The Power of Free
Posted by AndreaJWenger
I subscribed to BookBub about a month ago to get emails about free and bargain books. At first, I was willing to pay $0.99 or $1.99 for books that sounded appealing to me. But now? With these emails coming to my inbox every day, I don’t even look at the books that aren’t free unless they’re by an author I know.
That probably sounds harsh. No one understands better than I do that artists need to be paid for their work.
But BookBub is advertising. You make your book available for free or at a discount so you can broaden your reach, not because you’re hoping to make a lot of money from the promotion. The goal is to attract new readers—readers who will love your work and buy the other novels you’ve got for sale. Readers who will tell their friends how much they loved your book.

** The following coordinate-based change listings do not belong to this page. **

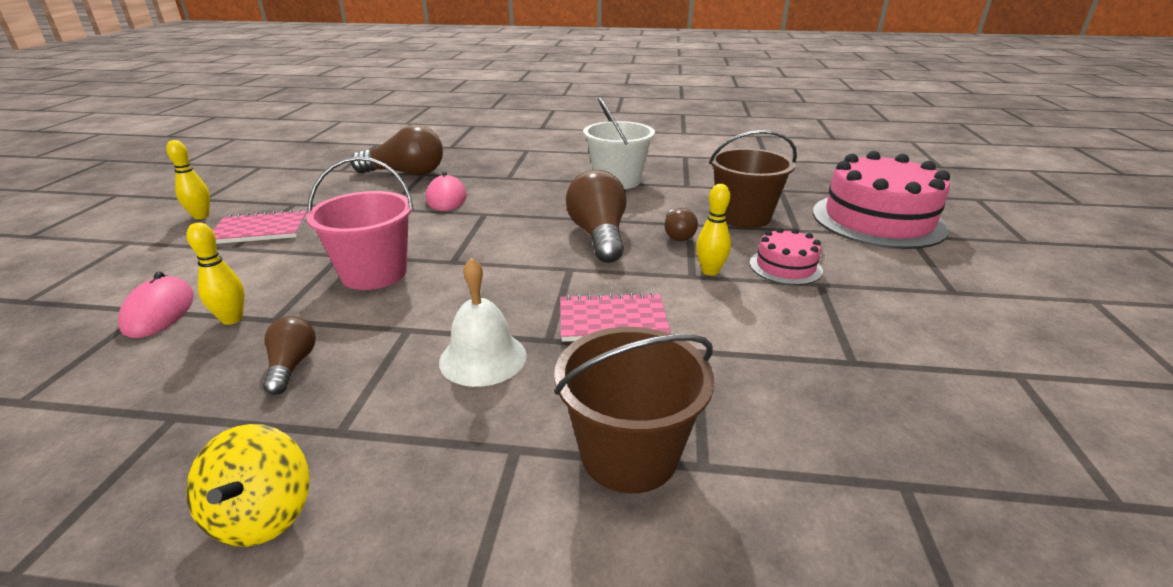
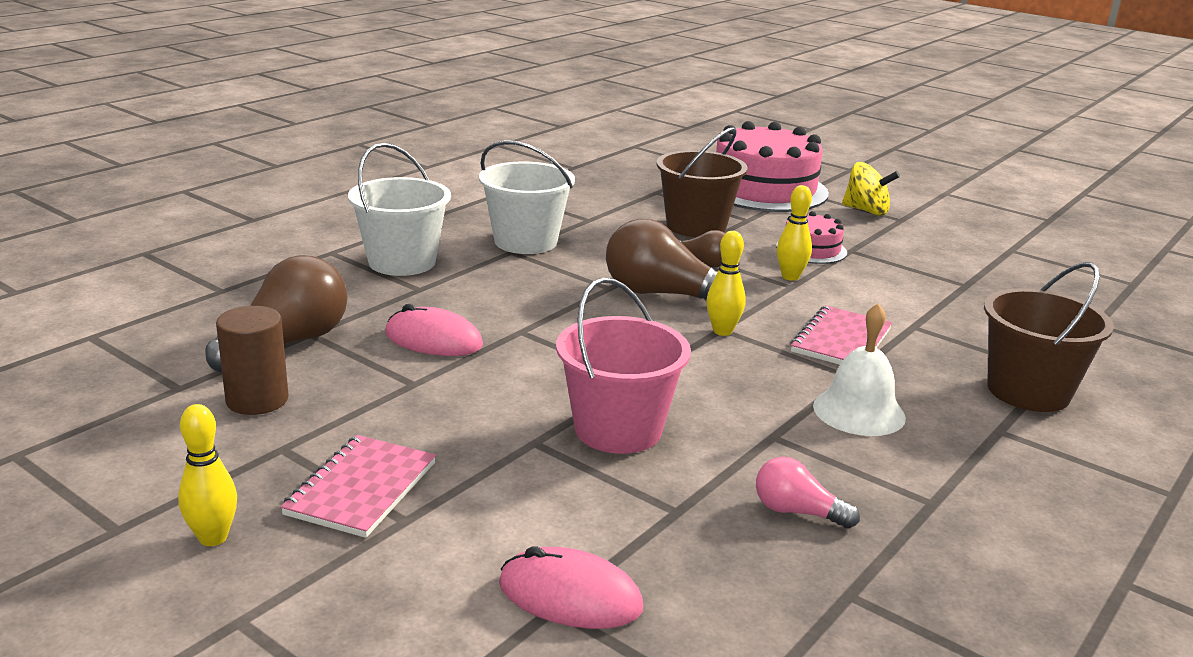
camera: 60 degrees left, 5 degrees down
yellow spinning top [186,424,310,547] -> yellow spinning top moved to [842,162,900,216]
yellow bowling pin [187,222,245,325] -> yellow bowling pin moved to [706,231,746,336]
brown light bulb [263,316,316,395] -> pink light bulb [756,457,860,529]
none -> brown cylinder [216,306,289,415]
none -> white bucket [348,143,451,276]

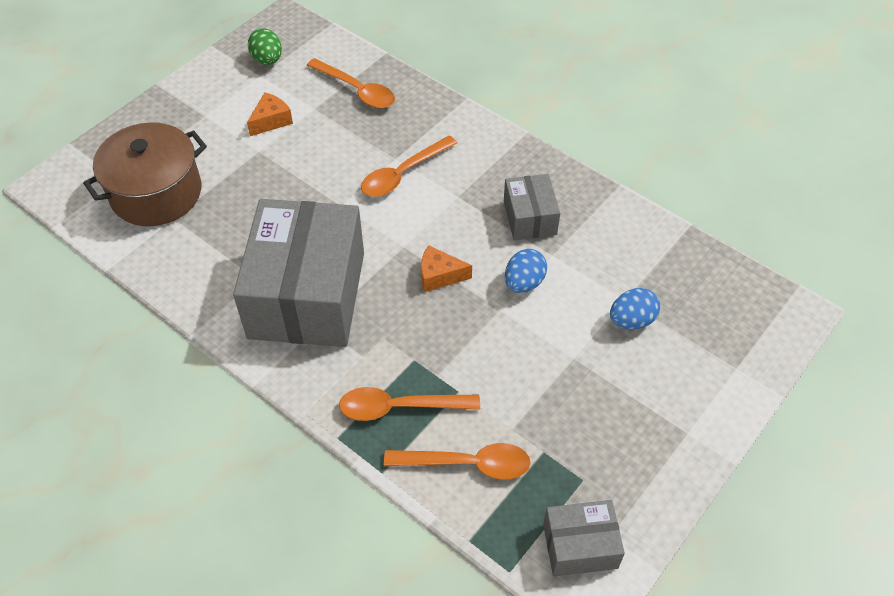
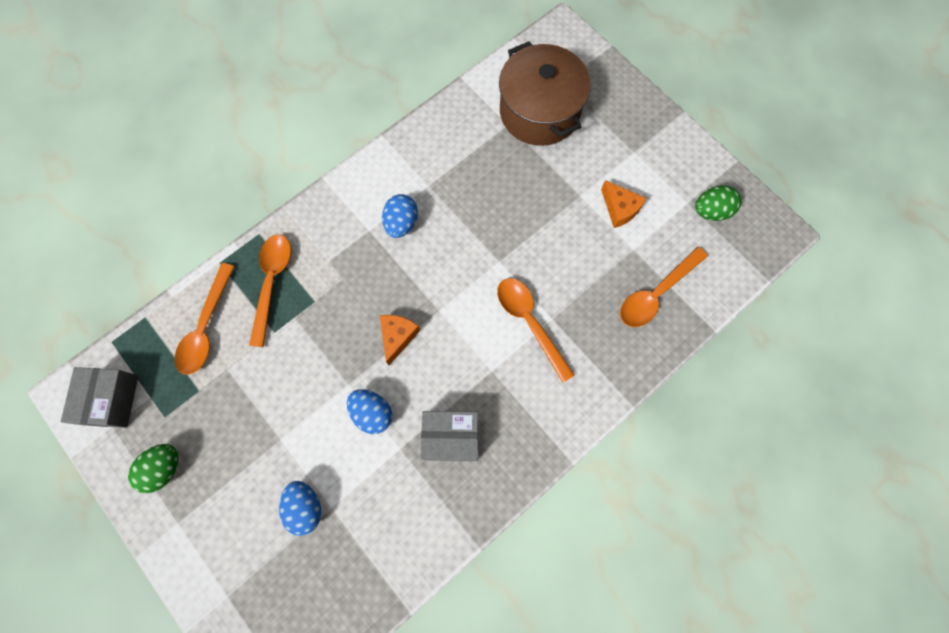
camera: 100 degrees right, 20 degrees up
grey box [233,199,364,347] -> blue egg [382,194,418,238]
none -> green egg [128,444,179,493]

When you look at the statistics on BookBub’s site, it’s pretty clear that authors aren’t raking in the cash by charging for their books rather than offering them for free. The more you charge for the book, the more it costs to advertise. For women’s fiction, the listing cost is $160 for a free book and $320 for a $0.99 book. Free women’s fiction books average 13,900 downloads, while the paid novels sell about 960 copies on average. At the 35% royalty rate for a $0.99 book, you’d be making about $336. Subtract the advertising cost, and the profit is $16.
But if you take the $160 loss to advertise the free book, and forgo the $16 profit, you reach 12,940 more readers on average vs. charging for the book. Are all the people who download the free book going to read it? No. Most of them probably won’t read it. But they’re far more likely to read the book if it’s on their e-reader than if it isn’t.
Although I write fiction, I’m also a reader. I subscribe to BookBub to discover new authors. When so many are competing for my attention, I choose the ones that offer me the best deal. Authors have to do what makes sense according to their own marketing plan. But I can’t help thinking many are missing out because they don’t understand the power of free.
What do you think? As a reader, are you more likely to download a discounted book if it’s free than if it’s priced at $0.99 to $2.99? If you’re an author, do you have experience with promotions at different price points? What worked best for you?